In fact, there were critics within the BJP who felt that Shah’s rise would be detrimental to the party. He wasn’t part of the 2014 cabinet but was elevated to BJP President in 2014.

Conquering UP In 2014

That was by the dint of the party’s 2014 performance in Uttar Pradesh where Amit Shah managed to deliver 71 out of 80 seats in a state where BJP’s previous high was 58.

Inheriting a ‘comatose’ organisation where BJP hadn’t been in power in 17 years, there wasn’t one homogenised plan for the state where BJP only managed 17% votes in 2009. Even Shah knew BSP-SP leaders were more popular at the state level. Shah conducted day-long meetings with candidates who’d lost, trying to understand the cause of their defeat, hell-bent on not repeating it. Realising that SP-BSP leaders were more popular at the state-panchayat level, Shah decided BJP must contest local elections too, after not doing so for two decades.

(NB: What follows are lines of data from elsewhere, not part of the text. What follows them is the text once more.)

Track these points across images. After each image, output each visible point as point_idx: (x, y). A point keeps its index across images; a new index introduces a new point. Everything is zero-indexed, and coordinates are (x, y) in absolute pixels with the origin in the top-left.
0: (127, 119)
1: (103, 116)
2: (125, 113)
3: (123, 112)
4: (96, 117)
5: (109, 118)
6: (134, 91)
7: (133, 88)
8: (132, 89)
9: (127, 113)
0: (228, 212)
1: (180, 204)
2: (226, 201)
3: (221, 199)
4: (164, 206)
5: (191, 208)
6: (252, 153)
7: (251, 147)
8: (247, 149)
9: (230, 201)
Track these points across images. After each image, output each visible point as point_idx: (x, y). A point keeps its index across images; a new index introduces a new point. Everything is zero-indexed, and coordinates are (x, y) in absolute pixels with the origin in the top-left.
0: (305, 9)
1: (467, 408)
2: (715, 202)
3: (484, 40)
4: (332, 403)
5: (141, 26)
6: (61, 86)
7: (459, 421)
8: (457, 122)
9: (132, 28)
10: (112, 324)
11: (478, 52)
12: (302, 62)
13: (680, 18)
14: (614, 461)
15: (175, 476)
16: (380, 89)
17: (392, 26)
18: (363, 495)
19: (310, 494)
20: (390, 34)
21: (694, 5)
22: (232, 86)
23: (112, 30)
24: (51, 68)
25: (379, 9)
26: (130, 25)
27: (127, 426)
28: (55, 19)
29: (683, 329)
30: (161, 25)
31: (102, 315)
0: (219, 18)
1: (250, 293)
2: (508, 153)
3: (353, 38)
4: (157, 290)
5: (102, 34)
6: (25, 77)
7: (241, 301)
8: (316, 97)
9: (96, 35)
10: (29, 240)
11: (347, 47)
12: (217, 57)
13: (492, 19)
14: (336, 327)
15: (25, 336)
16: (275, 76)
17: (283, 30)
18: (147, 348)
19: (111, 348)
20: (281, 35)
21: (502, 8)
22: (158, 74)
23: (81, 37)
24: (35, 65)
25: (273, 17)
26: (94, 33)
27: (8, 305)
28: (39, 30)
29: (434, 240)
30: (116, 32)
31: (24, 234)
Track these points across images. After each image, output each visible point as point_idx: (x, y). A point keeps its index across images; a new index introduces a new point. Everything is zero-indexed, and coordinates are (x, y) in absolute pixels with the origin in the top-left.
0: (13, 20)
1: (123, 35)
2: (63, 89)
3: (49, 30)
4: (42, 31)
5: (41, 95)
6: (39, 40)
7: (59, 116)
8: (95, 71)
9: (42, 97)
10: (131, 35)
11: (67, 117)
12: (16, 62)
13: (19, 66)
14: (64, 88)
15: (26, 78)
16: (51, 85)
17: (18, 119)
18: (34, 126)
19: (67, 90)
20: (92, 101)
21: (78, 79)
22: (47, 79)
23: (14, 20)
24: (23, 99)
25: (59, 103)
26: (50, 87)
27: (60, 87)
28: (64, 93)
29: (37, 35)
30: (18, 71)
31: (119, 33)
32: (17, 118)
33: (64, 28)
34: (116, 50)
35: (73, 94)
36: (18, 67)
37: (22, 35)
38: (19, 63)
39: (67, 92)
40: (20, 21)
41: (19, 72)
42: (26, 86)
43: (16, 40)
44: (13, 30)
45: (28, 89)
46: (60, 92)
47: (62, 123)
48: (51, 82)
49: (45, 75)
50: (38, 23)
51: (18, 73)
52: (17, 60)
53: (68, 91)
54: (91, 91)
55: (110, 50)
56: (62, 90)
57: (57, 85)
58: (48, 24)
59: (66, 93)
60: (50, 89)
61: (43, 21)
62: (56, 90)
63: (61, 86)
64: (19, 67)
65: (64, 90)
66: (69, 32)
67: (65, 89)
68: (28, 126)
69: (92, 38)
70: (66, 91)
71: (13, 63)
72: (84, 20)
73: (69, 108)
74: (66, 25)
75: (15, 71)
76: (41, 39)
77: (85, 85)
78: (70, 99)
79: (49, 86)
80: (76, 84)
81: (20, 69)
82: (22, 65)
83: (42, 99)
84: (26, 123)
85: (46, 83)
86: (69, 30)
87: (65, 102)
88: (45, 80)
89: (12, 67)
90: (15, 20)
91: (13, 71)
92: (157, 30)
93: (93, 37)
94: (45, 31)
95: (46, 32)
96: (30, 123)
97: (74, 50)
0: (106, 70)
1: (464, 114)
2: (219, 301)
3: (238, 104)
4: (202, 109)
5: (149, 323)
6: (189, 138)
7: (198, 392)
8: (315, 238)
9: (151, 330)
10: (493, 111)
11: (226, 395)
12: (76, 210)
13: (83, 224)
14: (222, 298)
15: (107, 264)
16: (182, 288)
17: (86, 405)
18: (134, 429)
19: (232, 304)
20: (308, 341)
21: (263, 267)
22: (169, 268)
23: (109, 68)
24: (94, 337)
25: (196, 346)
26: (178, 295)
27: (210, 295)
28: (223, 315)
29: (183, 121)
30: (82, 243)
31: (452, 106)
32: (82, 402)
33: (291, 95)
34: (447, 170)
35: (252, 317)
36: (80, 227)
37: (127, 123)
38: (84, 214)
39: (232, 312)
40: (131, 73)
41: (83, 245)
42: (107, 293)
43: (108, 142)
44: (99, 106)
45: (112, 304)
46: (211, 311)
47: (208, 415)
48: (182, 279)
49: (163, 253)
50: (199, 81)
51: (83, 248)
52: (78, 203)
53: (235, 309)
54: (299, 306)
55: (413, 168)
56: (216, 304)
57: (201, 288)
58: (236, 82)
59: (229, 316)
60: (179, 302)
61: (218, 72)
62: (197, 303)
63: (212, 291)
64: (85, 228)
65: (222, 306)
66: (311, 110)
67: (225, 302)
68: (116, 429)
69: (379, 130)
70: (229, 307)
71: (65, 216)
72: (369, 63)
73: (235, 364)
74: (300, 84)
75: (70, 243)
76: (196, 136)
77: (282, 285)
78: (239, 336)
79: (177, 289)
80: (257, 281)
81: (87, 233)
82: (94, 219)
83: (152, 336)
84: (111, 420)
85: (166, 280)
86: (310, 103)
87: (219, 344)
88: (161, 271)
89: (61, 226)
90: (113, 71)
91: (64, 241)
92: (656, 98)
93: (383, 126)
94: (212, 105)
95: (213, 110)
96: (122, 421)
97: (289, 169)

Tickets were also given to people from across the caste matrix, including OBCs, Brahmins and Thakurs.

He also convinced then BJP President Rajnath Singh to let PM Modi contest from Varanasi. Not only is Varanasi the midway point of the tract comprising Uttar Pradesh and Bihar, it’s also the holiest city for Hindus. The place to attend Moksha was the perfect constituency to signal the end of Nehru’s India.

Becoming BJP President

As Modi became the PM, BJP’s Central Parliamentary committee unanimously made him president in 2014, and he was re-elected in 2016. Under him BJP won the states of Maharashtra, Haryana, Jammu and Kashmir, Jharkhand and Assam, losing Delhi and Bihar.

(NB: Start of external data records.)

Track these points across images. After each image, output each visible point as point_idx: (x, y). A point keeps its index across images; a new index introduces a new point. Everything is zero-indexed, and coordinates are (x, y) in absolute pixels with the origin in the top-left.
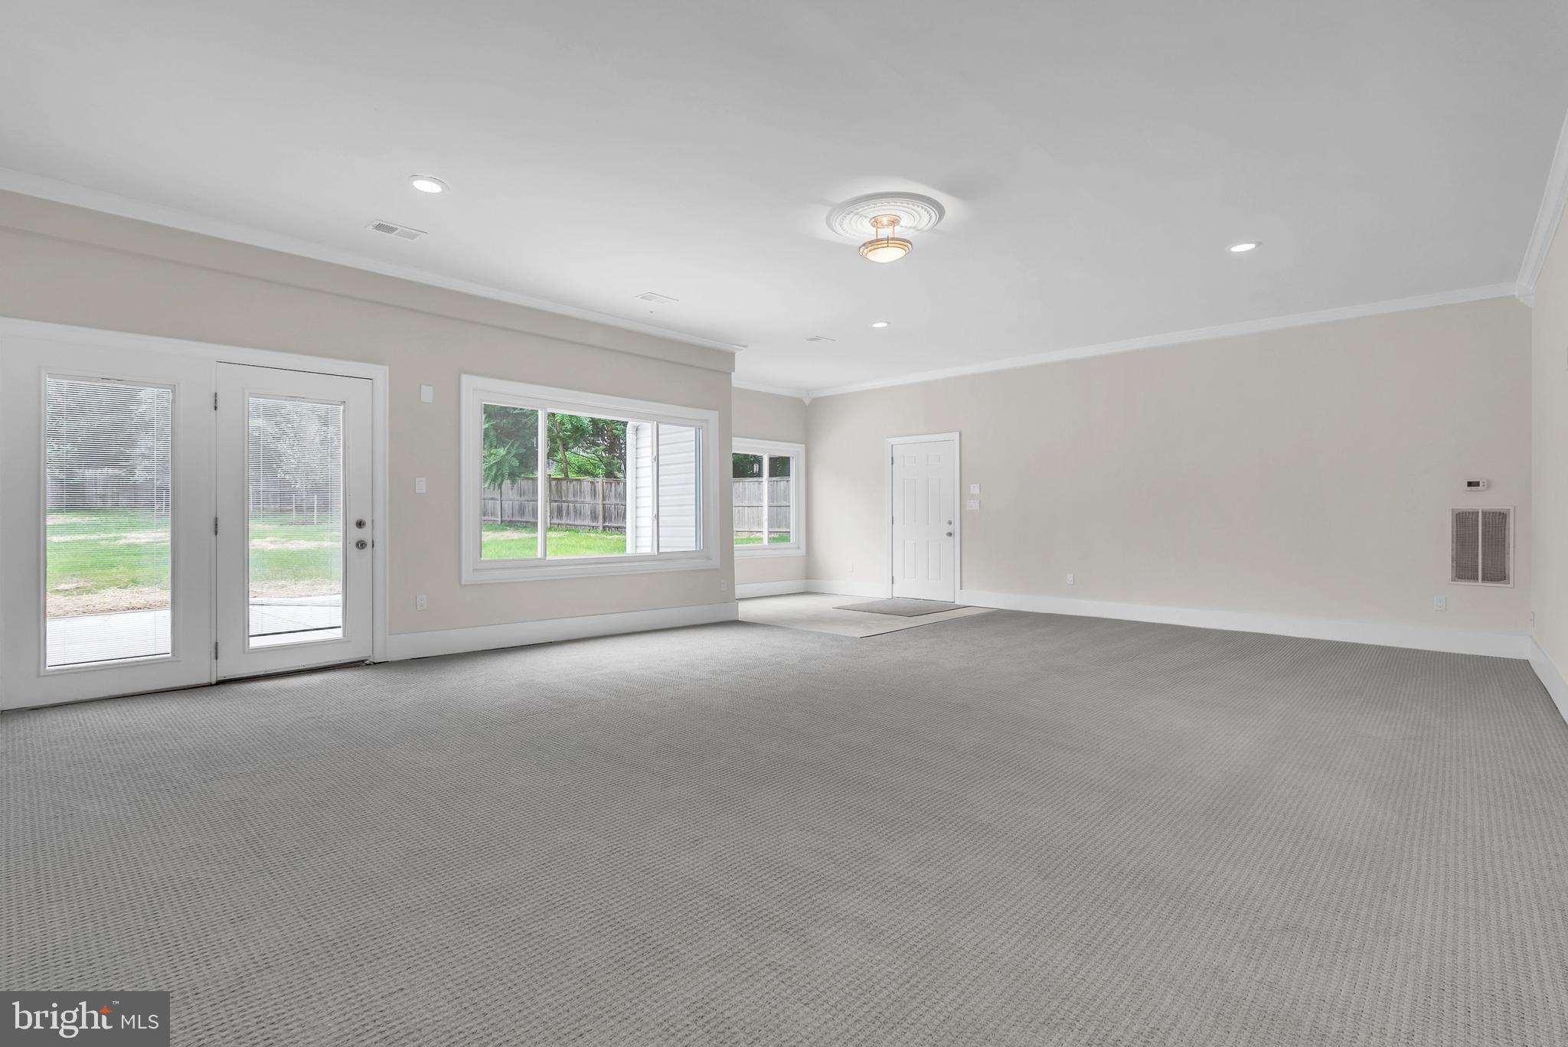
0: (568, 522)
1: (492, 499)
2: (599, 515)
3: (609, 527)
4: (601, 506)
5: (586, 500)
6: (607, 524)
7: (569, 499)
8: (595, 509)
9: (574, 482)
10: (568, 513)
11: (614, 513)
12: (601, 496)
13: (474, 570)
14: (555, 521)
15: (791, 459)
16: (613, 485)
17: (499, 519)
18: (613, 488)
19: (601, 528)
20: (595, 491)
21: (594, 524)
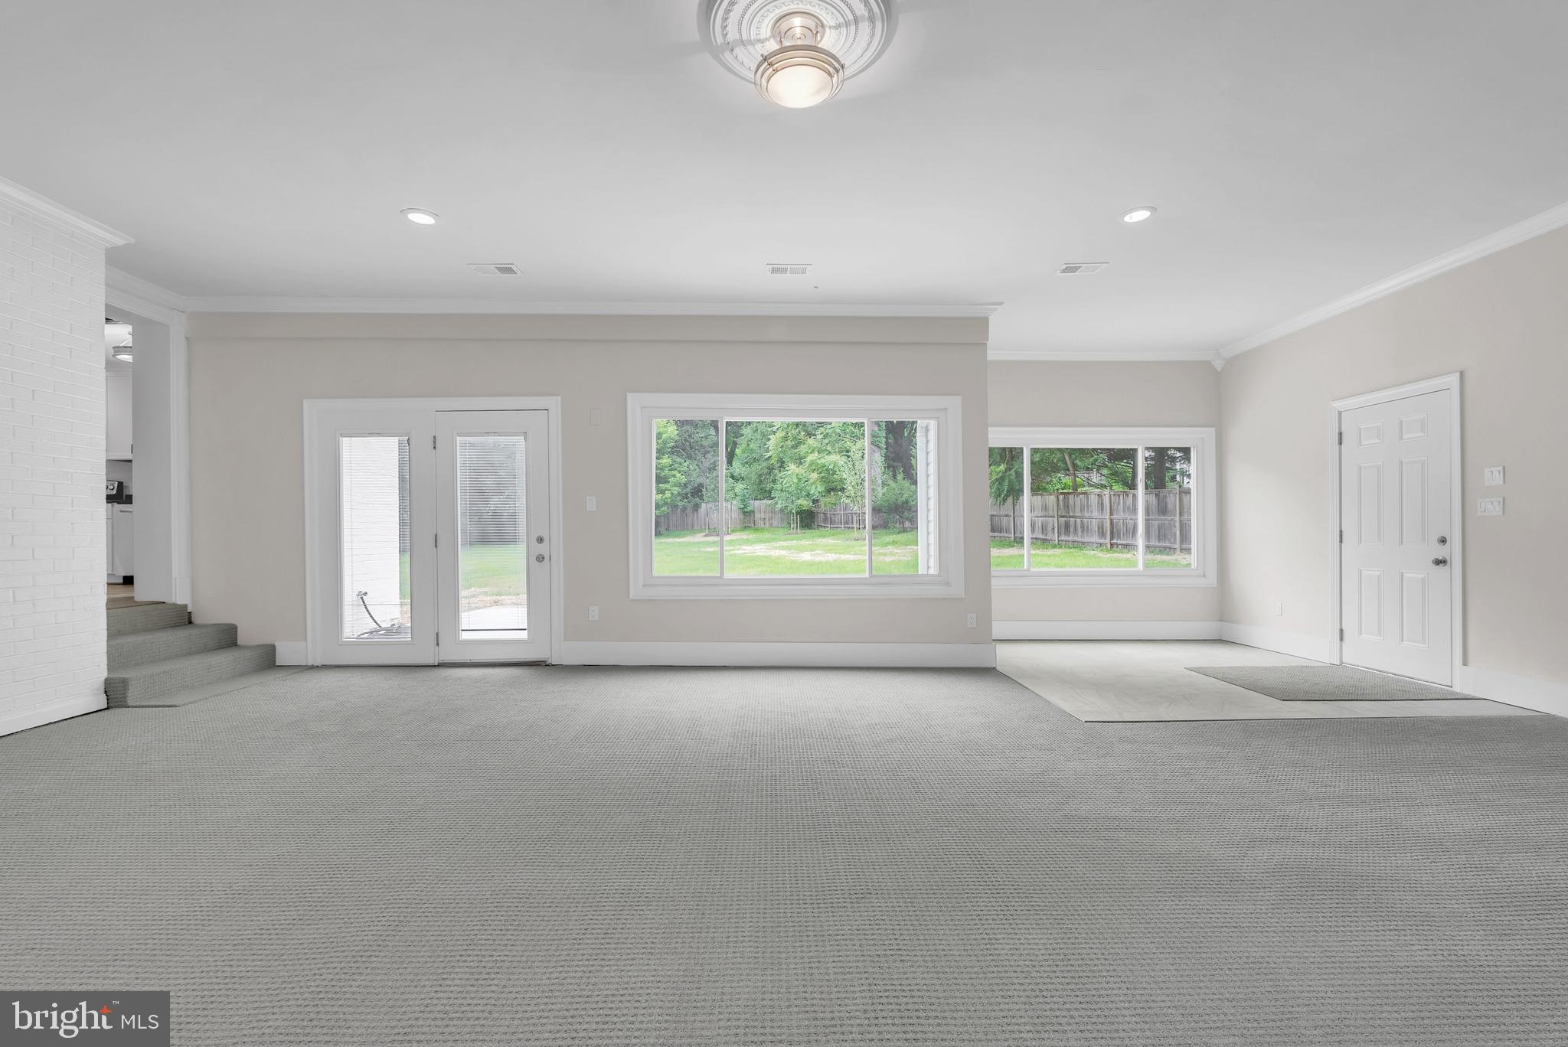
0: (1076, 539)
1: (1006, 516)
2: (1106, 532)
3: (1118, 545)
4: (1109, 523)
5: (1093, 514)
6: (1115, 541)
7: (1076, 514)
8: (1103, 525)
9: (1081, 496)
10: (1075, 529)
11: (1122, 529)
12: (1109, 511)
13: (644, 586)
14: (1063, 537)
15: (1192, 449)
16: (1121, 496)
17: (1012, 536)
18: (1121, 499)
19: (1109, 546)
20: (1102, 504)
21: (1101, 541)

He was instrumental again in 2017 as BJP smashed the caste dynamics of UP to emerge as the single largest party. BJP also won in Uttarakhand, Manipur, managed to hold on to Gujarat despite massive anti-incumbency, picked up Tripura and also formed governments in Nagaland and Meghalaya. Ahead of the 2019 elections, Shah had asked for 300 plus seats, which sounded outrage, but BJP delivered 303, the first party to cross 300 since 1984 when Rajiv Gandhi managed 404 seats.

Post-2019

Arvind Kejriwal had warned before the 2019 elections – much the delight of BJP fans – that Amit Shah would become Home Minister. That prediction turned out to be true as Shah reprised the role he had taken in the Gujarat cabinet.

As Home Minister, he oversaw the implementation of one of BJP’s top three core promises – Article 370 Abrogation. It did so by first getting rid of PDP and then raising Article 35 A as a Dalit rights issue. Then came the Jammu and Kashmir Reservation Bill for the 10% marginalised.

With it came the rider, that the Governor could act as the Local Assembly if there wasn’t a functioning one. Co-incidentally, Governor Satya Pal Malik's fax machine stopped ‘functioning’ on a holiday, and he couldn’t get the letter stating NC and PDP had joined hands.

It was a fax paus (so sorry) that changed the state’s politics forever.

Abhijit Iyer Mitra in his Daily O column called it 4D Chess noting: “What happened in Parliament today was not some badly thought-out electoral promise but the culmination of a 4D chess game that Amit Shah had conceived of in 2014, while his opponents were playing Tic-Tac-Toe and were busy posturing. In the end, it turned out game, set and match Amit Shah, with the Muftis and Omars none the wiser as to how a man they don’t consider their social or intellectual equal ran rings around them.”

While one can debate the implementation of the order, there’s no denying that Amit Shah again showed his detractors and fans why he’s earned the ‘Chanakya’ sobriquet.